E = MC Scared. Pass the Gravy. 

Heating our food does something less chemically exotic than triggering TRPM5. The heat also kills the microbial life that — if it had its way — would see us projectile vomiting for several days on either side of a joyous holiday meal. Nobody wants that. Or only a select few of us, anyway. So we need to thoroughly heat our turkey in order to euthanize the microbial jackasses who would otherwise sicken us, or worse. 

But getting oven heat to thoroughly permeate the bird, reliably killing off any and all life inside?

That’s a puzzle that would’ve vexed Einstein in those moments he wasn’t crazily yammering about “curved space” and such. Hoo boy, we coulda used his help on this turkey thing, but whatever.

 As you supposed, the basic problem is one of thermal conduction, which describes how heat moves through solid matter by furtively creeping from particle to particle. In plain language, by the time the heat penetrates to the core of the enormous ovoid bird, it has long since turned the outer regions of your turkey to lightly salted fiberglass.

The solution is to constantly baste the turkey like a sailor frantically bailing out a lifeboat—just to keep the drying bird from shriveling to the size of a smoldering mitten.

Seasonally Thankful

Gratitude is a seasonal ceremony—a curious tradition in which we gather with family and friends around a table filled with edible riches, a symbol of our common good fortune. Never mind the misfortune sitting in the center of the whole display; the large turkey your frightened companions will soon have to get to work chewing.

Next year let's try a lavish spread of nature’s best—the living, nutrient-rich stuff that comes out of the ground, fed on sunlight and bursting with energy and goodness. That's the ticket to a meal that actually earns our gratitude.

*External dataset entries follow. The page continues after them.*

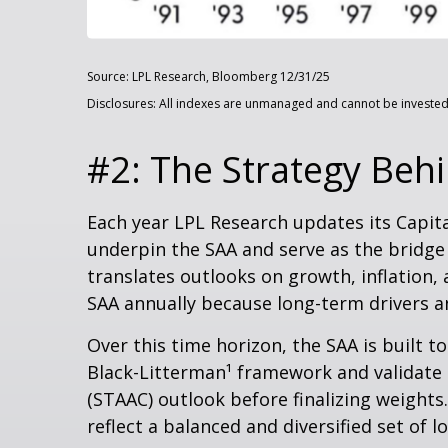
Source: LPL Research, Bloomberg 12/31/25
Disclosures: All indexes are unmanaged and cannot be invested i
#2: The Strategy Behi
Each year LPL Research updates its Capit
underpin the SAA and serve as the bridge
translates outlooks on growth, inflation, 
SAA annually because long-term drivers an
Over this time horizon, the SAA is built t
Black-Litterman¹ framework and validate 
(STAAC) outlook before finalizing weights
reflect a balanced and diversified set of l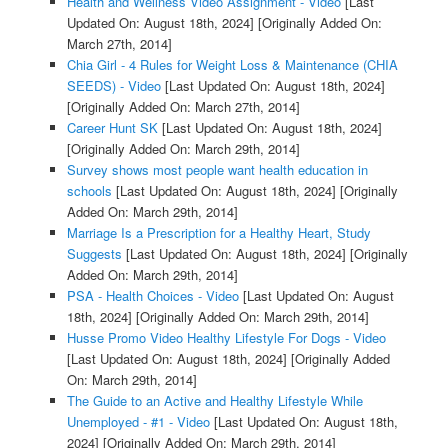
Health and Wellness Video Assignment - Video
[Last
Updated On: August 18th, 2024]
[Originally Added On:
March 27th, 2014]
Chia Girl - 4 Rules for Weight Loss & Maintenance (CHIA
SEEDS) - Video
[Last Updated On: August 18th, 2024]
[Originally Added On: March 27th, 2014]
Career Hunt SK
[Last Updated On: August 18th, 2024]
[Originally Added On: March 29th, 2014]
Survey shows most people want health education in
schools
[Last Updated On: August 18th, 2024]
[Originally
Added On: March 29th, 2014]
Marriage Is a Prescription for a Healthy Heart, Study
Suggests
[Last Updated On: August 18th, 2024]
[Originally
Added On: March 29th, 2014]
PSA - Health Choices - Video
[Last Updated On: August
18th, 2024]
[Originally Added On: March 29th, 2014]
Husse Promo Video Healthy Lifestyle For Dogs - Video
[Last Updated On: August 18th, 2024]
[Originally Added
On: March 29th, 2014]
The Guide to an Active and Healthy Lifestyle While
Unemployed - #1 - Video
[Last Updated On: August 18th,
2024]
[Originally Added On: March 29th, 2014]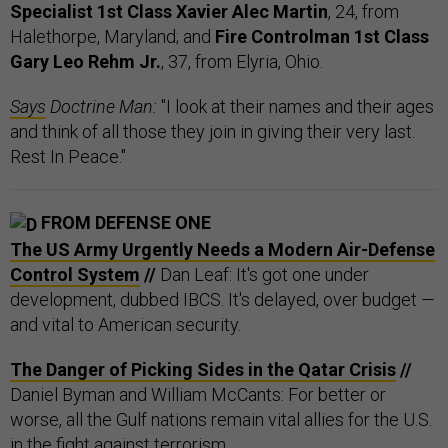
Specialist 1st Class Xavier Alec Martin
, 24, from
Halethorpe, Maryland; and
Fire Controlman 1st Class
Gary Leo Rehm Jr.
, 37, from Elyria, Ohio.
Says
Doctrine Man:
"I look at their names and their ages
and think of all those they join in giving their very last.
Rest In Peace."
FROM DEFENSE ONE
The US Army Urgently Needs a Modern Air-Defense
Control System
//
Dan Leaf: It's got one under
development, dubbed IBCS. It's delayed, over budget —
and vital to American security.
The Danger of Picking Sides in the Qatar Crisis
//
Daniel Byman and William McCants: For better or
worse, all the Gulf nations remain vital allies for the U.S.
in the fight against terrorism.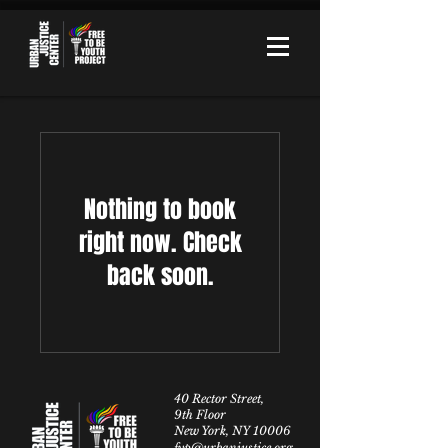
Nothing to book
right now. Check
back soon.
40 Rector Street,
9th Floor
New York, NY 10006
fyp@urbanjustice.org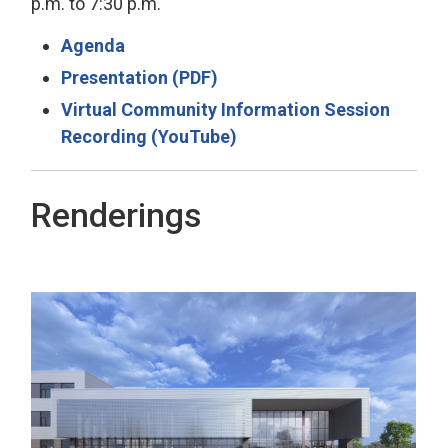
p.m. to 7:30 p.m.
Agenda
Presentation (PDF)
Virtual Community Information Session
Recording (YouTube)
Renderings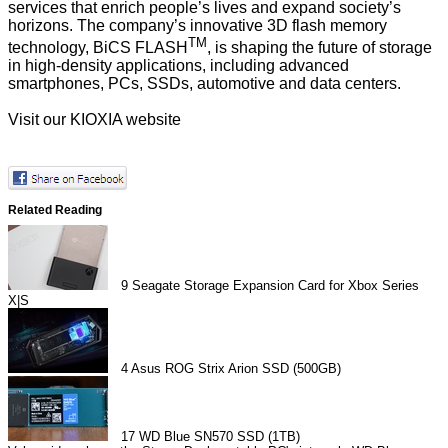
services that enrich people’s lives and expand society’s
horizons. The company’s innovative 3D flash memory
TM
technology, BiCS FLASH
, is shaping the future of storage
in high-density applications, including advanced
smartphones, PCs, SSDs, automotive and data centers.
Visit our
KIOXIA website
Related Reading
9
Seagate Storage Expansion Card for Xbox Series
X|S
4
Asus ROG Strix Arion SSD (500GB)
17
WD Blue SN570 SSD (1TB)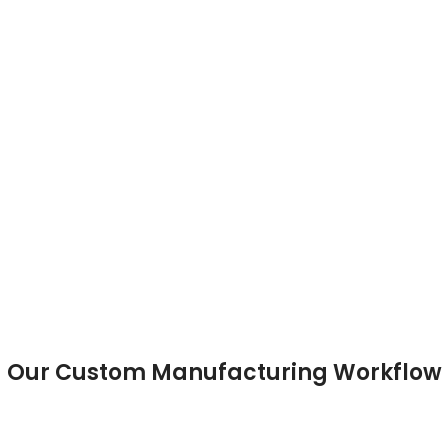
Full-Button Jersey
Our Custom Manufacturing Workflow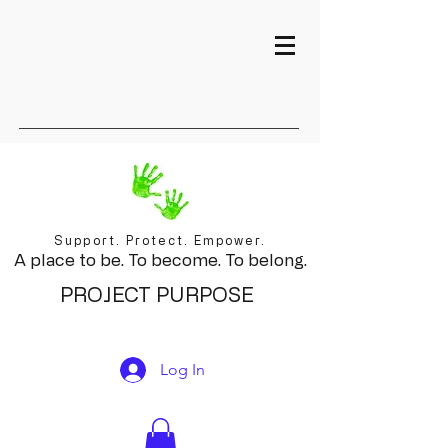
Support. Protect. Empower.
A place to be. To become. To belong.
PROJECT PURPOSE
Log In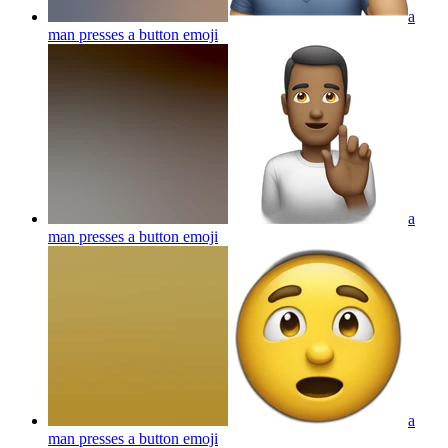
a
man presses a button
emoji
a
man presses a button
emoji
a
man presses a button
emoji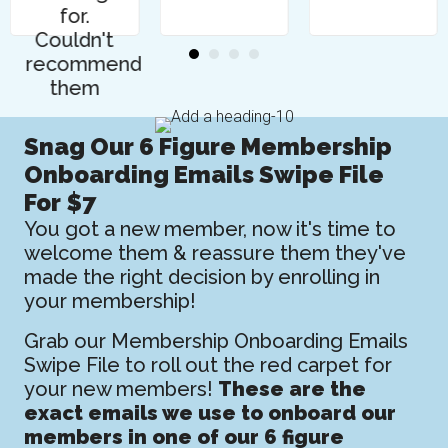
for.
Couldn't
recommend
them
highly
enough."
Snag Our 6 Figure Membership
Onboarding Emails Swipe File
For $7
You got a new member, now it's time to
welcome them & reassure them they've
made the right decision by enrolling in
your membership!
Grab our Membership Onboarding Emails
Swipe File to roll out the red carpet for
your new members!
These are the
exact emails we use to onboard our
members in one of our 6 figure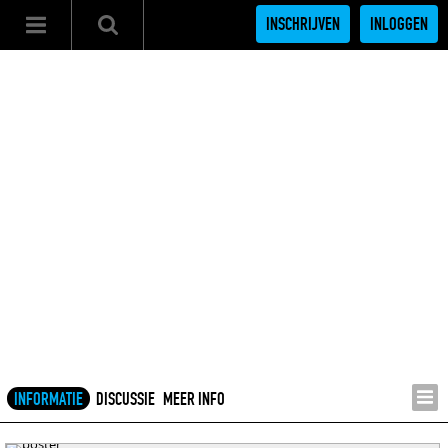
INSCHRIJVEN
INLOGGEN
INFORMATIE
DISCUSSIE
MEER INFO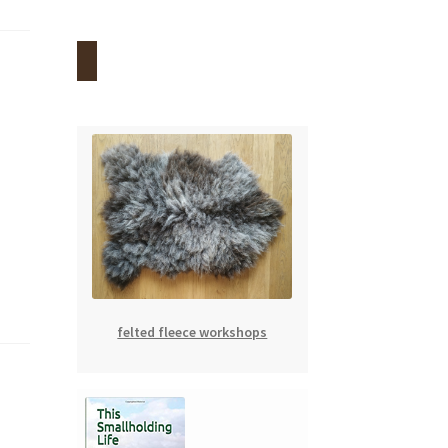
felted fleece workshops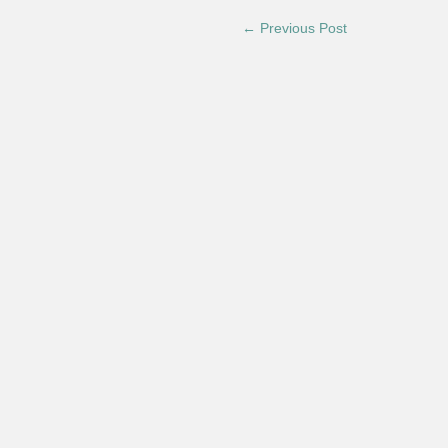
← Previous Post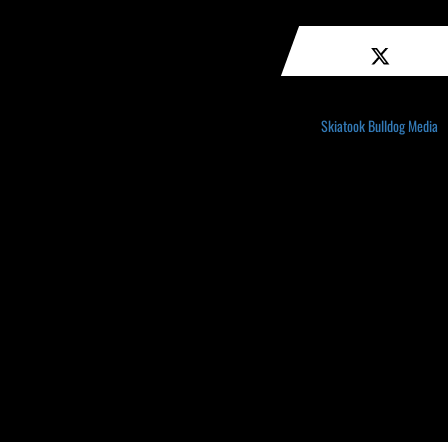
Skiatook Bulldog Media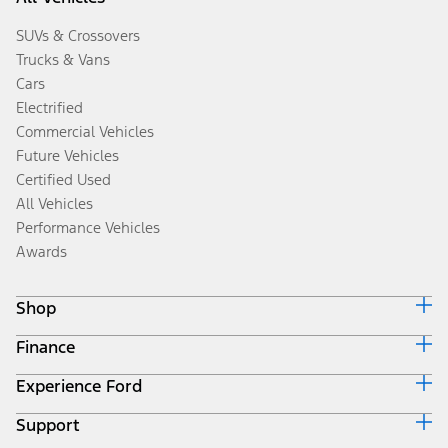
SUVs & Crossovers
Trucks & Vans
Cars
Electrified
Commercial Vehicles
Future Vehicles
Certified Used
All Vehicles
Performance Vehicles
Awards
Shop
Finance
Build & Price
Search Inventory
Experience Ford
Ford Credit Home
Get a Quote
Why Ford Credit
Trade-In Value
Support
Corporate
Finance Options
Towing Guides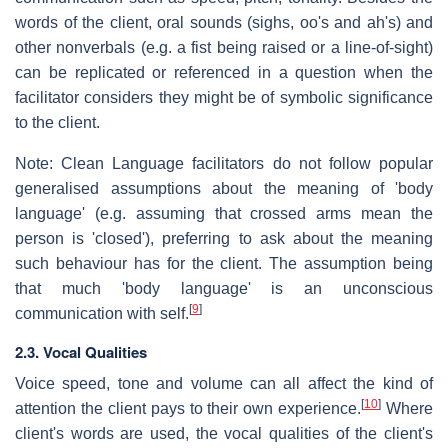
words of the client, oral sounds (sighs, oo's and ah's) and
other nonverbals (e.g. a fist being raised or a line-of-sight)
can be replicated or referenced in a question when the
facilitator considers they might be of symbolic significance
to the client.
Note: Clean Language facilitators do not follow popular
generalised assumptions about the meaning of 'body
language' (e.g. assuming that crossed arms mean the
person is 'closed'), preferring to ask about the meaning
such behaviour has for the client. The assumption being
that much 'body language' is an unconscious
[
9
]
communication with self.
2.3. Vocal Qualities
Voice speed, tone and volume can all affect the kind of
[
10
]
attention the client pays to their own experience.
Where
client's words are used, the vocal qualities of the client's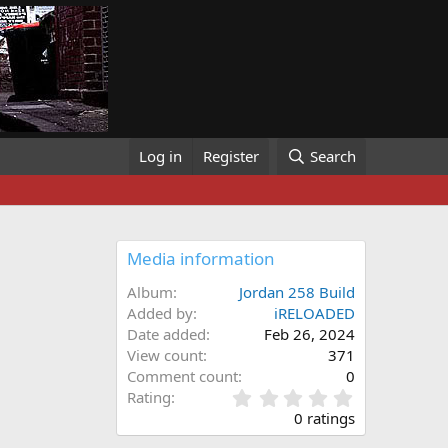
Log in
Register
Search
Media information
Album
Jordan 258 Build
Added by
iRELOADED
Date added
Feb 26, 2024
View count
371
Comment count
0
0
Rating
.
0 ratings
0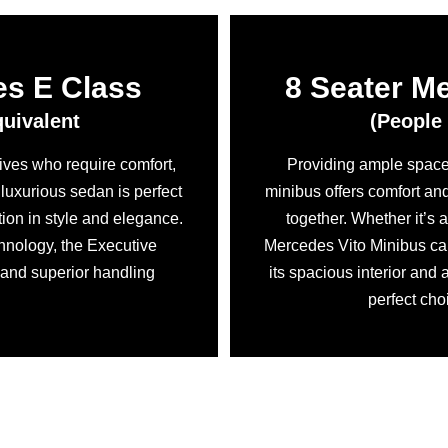
es E Class
8 Seater M
quivalent
(People 
tives who require comfort,
Providing ample space 
s luxurious sedan is perfect
minibus offers comfort an
tion in style and elegance.
together. Whether it’s 
hnology, the Executive
Mercedes Vito Minibus ca
 and superior handling
its spacious interior and 
perfect cho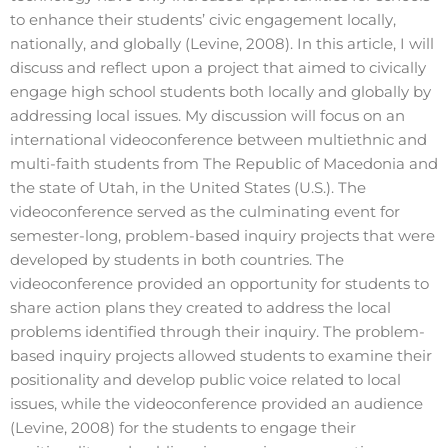
to enhance their students’ civic engagement locally,
nationally, and globally (Levine, 2008). In this article, I will
discuss and reflect upon a project that aimed to civically
engage high school students both locally and globally by
addressing local issues. My discussion will focus on an
international videoconference between multiethnic and
multi-faith students from The Republic of Macedonia and
the state of Utah, in the United States (U.S.). The
videoconference served as the culminating event for
semester-long, problem-based inquiry projects that were
developed by students in both countries. The
videoconference provided an opportunity for students to
share action plans they created to address the local
problems identified through their inquiry. The problem-
based inquiry projects allowed students to examine their
positionality and develop public voice related to local
issues, while the videoconference provided an audience
(Levine, 2008) for the students to engage their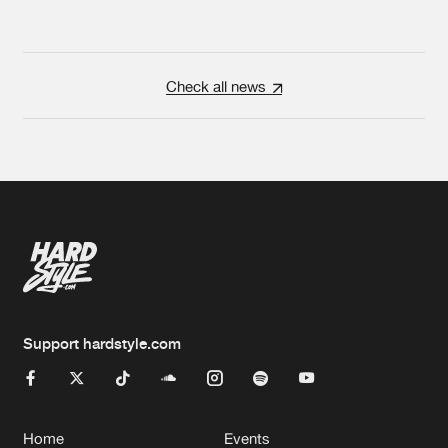
Check all news
Support hardstyle.com
Home
Events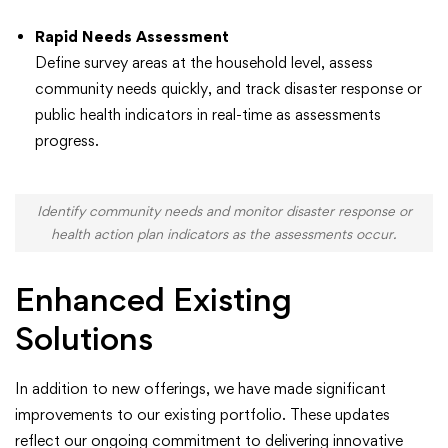
Rapid Needs Assessment
Define survey areas at the household level, assess
community needs quickly, and track disaster response or
public health indicators in real-time as assessments
progress.
Identify community needs and monitor disaster response or
health action plan indicators as the assessments occur.
Enhanced Existing
Solutions
In addition to new offerings, we have made significant
improvements to our existing portfolio. These updates
reflect our ongoing commitment to delivering innovative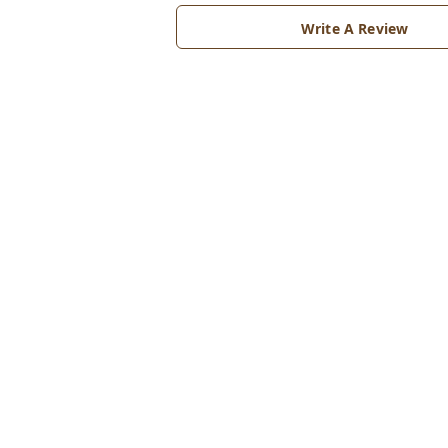
Write A Review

Above all, Thanksgiving is, of course, about gathering family and friends in a teary embrace. Murmured words of warmth and affection will alternate with hoarse, angry shouting on this most American of holidays. In the middle of it all? A dried-out, stiffening, untouched bird filled with cigarette ash and wet bread. It is wearing decorative little paper cuffs on its drumsticks.

Gratitude? You betcha. When the time comes to push away from the table and head to the car, you will feel gratitude like a warm tsunami.

There’s a reason the traditional portrayal of a cornucopia — the famous Horn of Plenty — is overflowing with abundant fruits and vegetables. Let’s give the turkey a break. Maybe in the helpful pause, the poor bird can take flying lessons.